▶ **YOUR GOAL**
What you return must be an exact copy of the lines in the listing below between the line holding "the output RST" and the line holding "the notebook must", inclusive, and nothing more.

Segment Start: GIVEN DATA

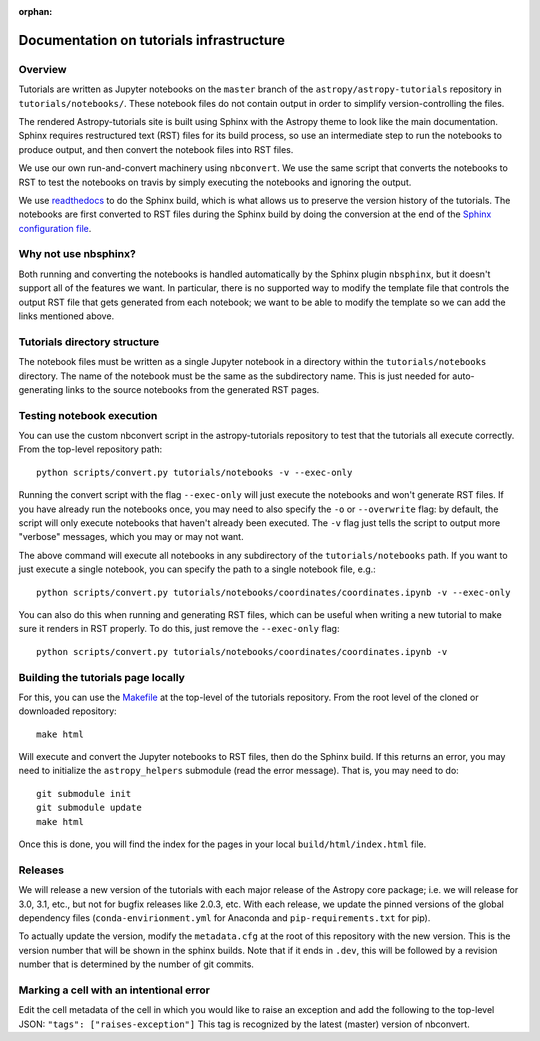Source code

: :orphan:

.. _dev-page:

Documentation on tutorials infrastructure
=========================================

Overview
--------

Tutorials are written as Jupyter notebooks on the ``master`` branch of the
``astropy/astropy-tutorials`` repository in ``tutorials/notebooks/``. These
notebook files do not contain output in order to simplify version-controlling
the files.

The rendered Astropy-tutorials site is built using Sphinx with the Astropy theme
to look like the main documentation. Sphinx requires restructured text (RST)
files for its build process, so use an intermediate step to run the notebooks to
produce output, and then convert the notebook files into RST files.

We use our own run-and-convert machinery using ``nbconvert``. We use the same
script that converts the notebooks to RST to test the notebooks on travis by
simply executing the notebooks and ignoring the output.

We use `readthedocs <http://rtfd.io>`_ to do the Sphinx build, which is what
allows us to preserve the version history of the tutorials. The notebooks are
first converted to RST files during the Sphinx build by doing the conversion
at the end of the `Sphinx configuration file
<https://github.com/astropy/astropy-tutorials/blob/master/tutorials/conf.py>`_.

Why not use nbsphinx?
---------------------

Both running and converting the notebooks is handled automatically by the Sphinx
plugin ``nbsphinx``, but it doesn't support all of the features we want. In
particular, there is no supported way to modify the template file that controls
the output RST file that gets generated from each notebook; we want to be able
to modify the template so we can add the links mentioned above.

Tutorials directory structure
-----------------------------

The notebook files must be written as a single Jupyter notebook in a directory
within the ``tutorials/notebooks`` directory. The name of the notebook must
be the same as the subdirectory name. This is just needed for auto-generating
links to the source notebooks from the generated RST pages.

Testing notebook execution
--------------------------

You can use the custom nbconvert script in the astropy-tutorials repository to
test that the tutorials all execute correctly. From the top-level repository
path::

    python scripts/convert.py tutorials/notebooks -v --exec-only

Running the convert script with the flag ``--exec-only`` will just execute the
notebooks and won't generate RST files. If you have already run the notebooks
once, you may need to also specify the ``-o`` or ``--overwrite`` flag: by
default, the script will only execute notebooks that haven't already been
executed. The ``-v`` flag just tells the script to output more "verbose"
messages, which you may or may not want.

The above command will execute all notebooks in any subdirectory of the
``tutorials/notebooks`` path. If you want to just execute a single notebook,
you can specify the path to a single notebook file, e.g.::

    python scripts/convert.py tutorials/notebooks/coordinates/coordinates.ipynb -v --exec-only

You can also do this when running and generating RST files, which can be useful
when writing a new tutorial to make sure it renders in RST properly. To do
this, just remove the ``--exec-only`` flag::

    python scripts/convert.py tutorials/notebooks/coordinates/coordinates.ipynb -v

Building the tutorials page locally
-----------------------------------

For this, you can use the `Makefile
<https://github.com/astropy/astropy-tutorials/blob/master/Makefile>`_ at the
top-level of the tutorials repository. From the root level of the cloned or
downloaded repository::

    make html

Will execute and convert the Jupyter notebooks to RST files, then do the Sphinx
build. If this returns an error, you may need to initialize the
``astropy_helpers`` submodule (read the error message). That is, you may need to
do::

    git submodule init
    git submodule update
    make html

Once this is done, you will find the index for the pages in your local
``build/html/index.html`` file.

Releases
--------

We will release a new version of the tutorials with each major release of the
Astropy core package; i.e. we will release for 3.0, 3.1, etc., but not for
bugfix releases like 2.0.3, etc. With each release, we update the pinned
versions of the global dependency files (``conda-envirionment.yml`` for Anaconda
and ``pip-requirements.txt`` for pip).

To actually update the version, modify the ``metadata.cfg`` at the root of this
repository with the new version.  This is the version number that will be
shown in the sphinx builds. Note that if it ends in ``.dev``, this will be
followed by a revision number that is determined by the number of git commits.

Marking a cell with an intentional error
----------------------------------------

Edit the cell metadata of the cell in which you would like to raise an exception
and add the following to the top-level JSON: ``"tags": ["raises-exception"]``
This tag is recognized by the latest (master) version of nbconvert.
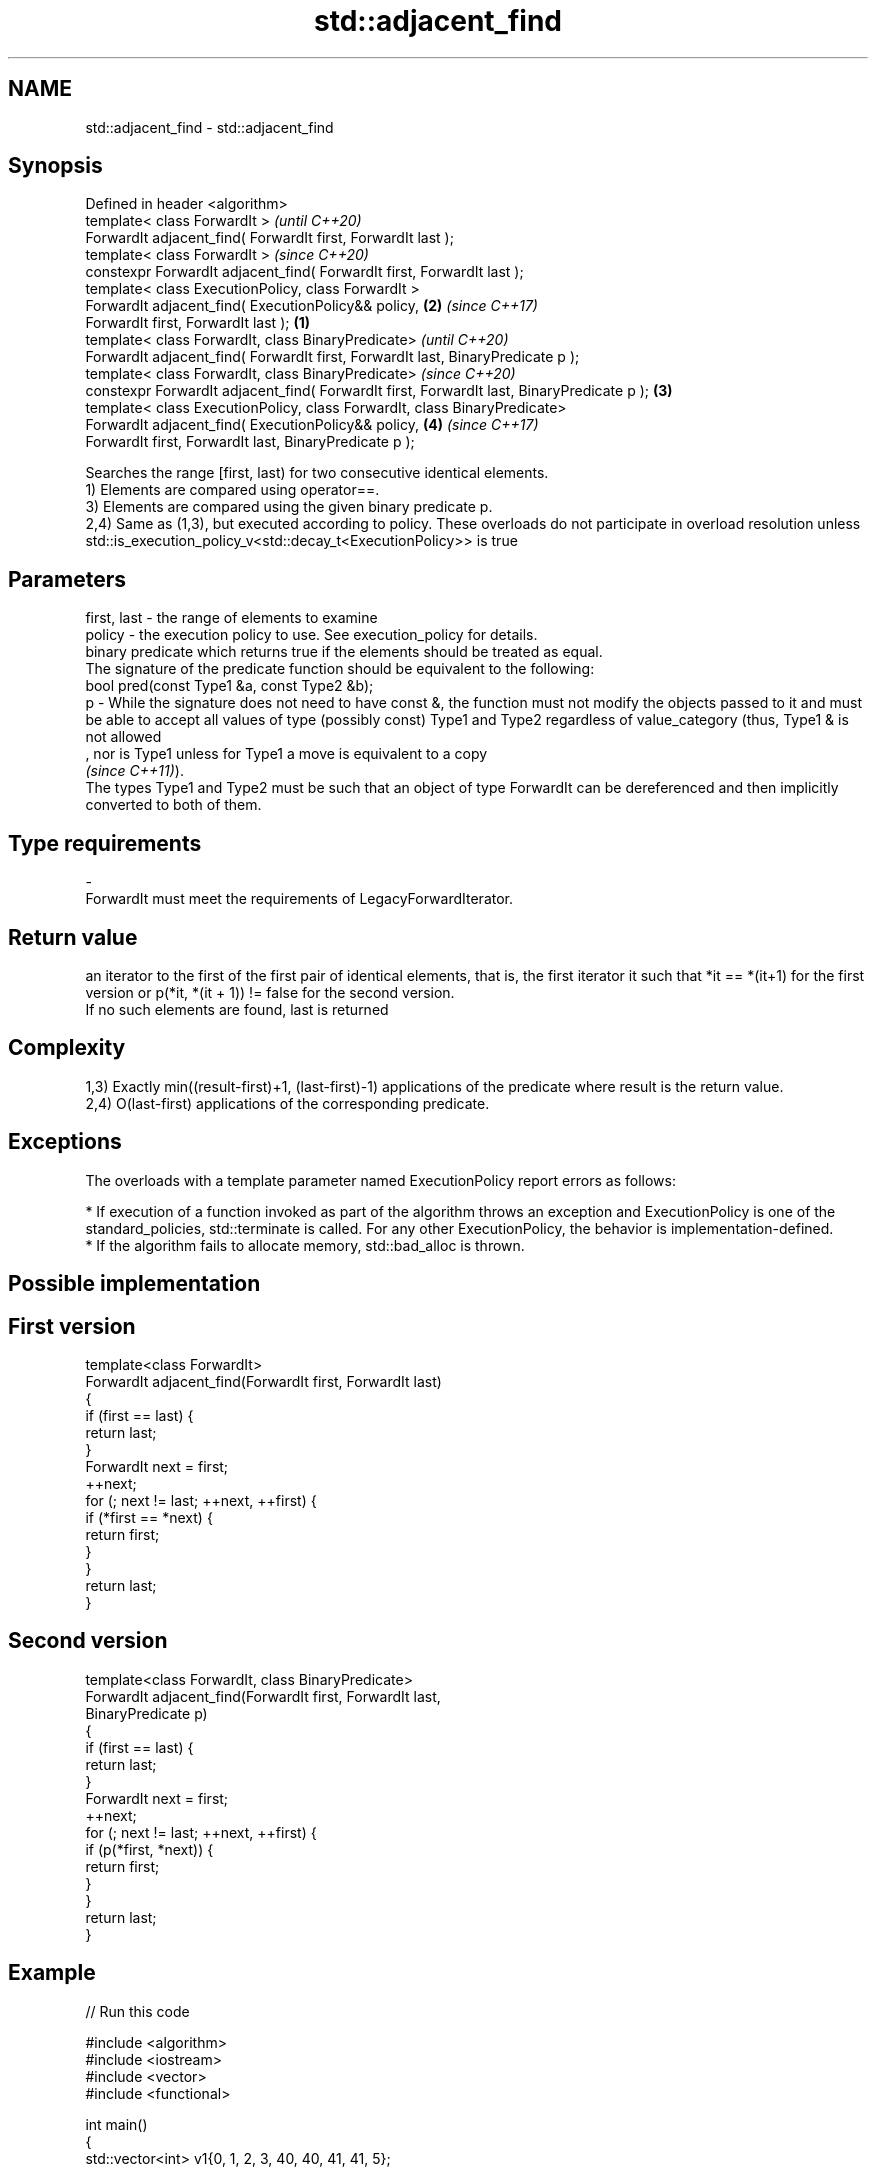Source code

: .TH std::adjacent_find 3 "2020.03.24" "http://cppreference.com" "C++ Standard Libary"
.SH NAME
std::adjacent_find \- std::adjacent_find

.SH Synopsis

  Defined in header <algorithm>
  template< class ForwardIt >                                                                      \fI(until C++20)\fP
  ForwardIt adjacent_find( ForwardIt first, ForwardIt last );
  template< class ForwardIt >                                                                      \fI(since C++20)\fP
  constexpr ForwardIt adjacent_find( ForwardIt first, ForwardIt last );
  template< class ExecutionPolicy, class ForwardIt >
  ForwardIt adjacent_find( ExecutionPolicy&& policy,                                           \fB(2)\fP \fI(since C++17)\fP
  ForwardIt first, ForwardIt last );                                                       \fB(1)\fP
  template< class ForwardIt, class BinaryPredicate>                                                              \fI(until C++20)\fP
  ForwardIt adjacent_find( ForwardIt first, ForwardIt last, BinaryPredicate p );
  template< class ForwardIt, class BinaryPredicate>                                                              \fI(since C++20)\fP
  constexpr ForwardIt adjacent_find( ForwardIt first, ForwardIt last, BinaryPredicate p );     \fB(3)\fP
  template< class ExecutionPolicy, class ForwardIt, class BinaryPredicate>
  ForwardIt adjacent_find( ExecutionPolicy&& policy,                                               \fB(4)\fP           \fI(since C++17)\fP
  ForwardIt first, ForwardIt last, BinaryPredicate p );

  Searches the range [first, last) for two consecutive identical elements.
  1) Elements are compared using operator==.
  3) Elements are compared using the given binary predicate p.
  2,4) Same as (1,3), but executed according to policy. These overloads do not participate in overload resolution unless std::is_execution_policy_v<std::decay_t<ExecutionPolicy>> is true

.SH Parameters


  first, last - the range of elements to examine
  policy      - the execution policy to use. See execution_policy for details.
                binary predicate which returns true if the elements should be treated as equal.
                The signature of the predicate function should be equivalent to the following:
                bool pred(const Type1 &a, const Type2 &b);
  p           - While the signature does not need to have const &, the function must not modify the objects passed to it and must be able to accept all values of type (possibly const) Type1 and Type2 regardless of value_category (thus, Type1 & is not allowed
                , nor is Type1 unless for Type1 a move is equivalent to a copy
                \fI(since C++11)\fP).
                The types Type1 and Type2 must be such that an object of type ForwardIt can be dereferenced and then implicitly converted to both of them. 
.SH Type requirements
  -
  ForwardIt must meet the requirements of LegacyForwardIterator.


.SH Return value

  an iterator to the first of the first pair of identical elements, that is, the first iterator it such that *it == *(it+1) for the first version or p(*it, *(it + 1)) != false for the second version.
  If no such elements are found, last is returned

.SH Complexity

  1,3) Exactly min((result-first)+1, (last-first)-1) applications of the predicate where result is the return value.
  2,4) O(last-first) applications of the corresponding predicate.

.SH Exceptions

  The overloads with a template parameter named ExecutionPolicy report errors as follows:

  * If execution of a function invoked as part of the algorithm throws an exception and ExecutionPolicy is one of the standard_policies, std::terminate is called. For any other ExecutionPolicy, the behavior is implementation-defined.
  * If the algorithm fails to allocate memory, std::bad_alloc is thrown.


.SH Possible implementation


.SH First version

    template<class ForwardIt>
    ForwardIt adjacent_find(ForwardIt first, ForwardIt last)
    {
        if (first == last) {
            return last;
        }
        ForwardIt next = first;
        ++next;
        for (; next != last; ++next, ++first) {
            if (*first == *next) {
                return first;
            }
        }
        return last;
    }

.SH Second version

    template<class ForwardIt, class BinaryPredicate>
    ForwardIt adjacent_find(ForwardIt first, ForwardIt last,
                            BinaryPredicate p)
    {
        if (first == last) {
            return last;
        }
        ForwardIt next = first;
        ++next;
        for (; next != last; ++next, ++first) {
            if (p(*first, *next)) {
                return first;
            }
        }
        return last;
    }



.SH Example

  
// Run this code

    #include <algorithm>
    #include <iostream>
    #include <vector>
    #include <functional>

    int main()
    {
        std::vector<int> v1{0, 1, 2, 3, 40, 40, 41, 41, 5};

        auto i1 = std::adjacent_find(v1.begin(), v1.end());

        if (i1 == v1.end()) {
            std::cout << "no matching adjacent elements\\n";
        } else {
            std::cout << "the first adjacent pair of equal elements at: "
                      << std::distance(v1.begin(), i1) << '\\n';
        }

        auto i2 = std::adjacent_find(v1.begin(), v1.end(), std::greater<int>());
        if (i2 == v1.end()) {
            std::cout << "The entire vector is sorted in ascending order\\n";
        } else {
            std::cout << "The last element in the non-decreasing subsequence is at: "
                      << std::distance(v1.begin(), i2) << '\\n';
        }
    }

.SH Output:

    The first adjacent pair of equal elements at: 4
    The last element in the non-decreasing subsequence is at: 7


.SH See also


         removes consecutive duplicate elements in a range
  unique \fI(function template)\fP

Segment End: GIVEN DATA

▶ **SOLUTION TO THIS TASK**
the output RST file that gets generated from each notebook; we want to be able
to modify the template so we can add the links mentioned above.

Tutorials directory structure
-----------------------------

The notebook files must be written as a single Jupyter notebook in a directory
within the ``tutorials/notebooks`` directory. The name of the notebook must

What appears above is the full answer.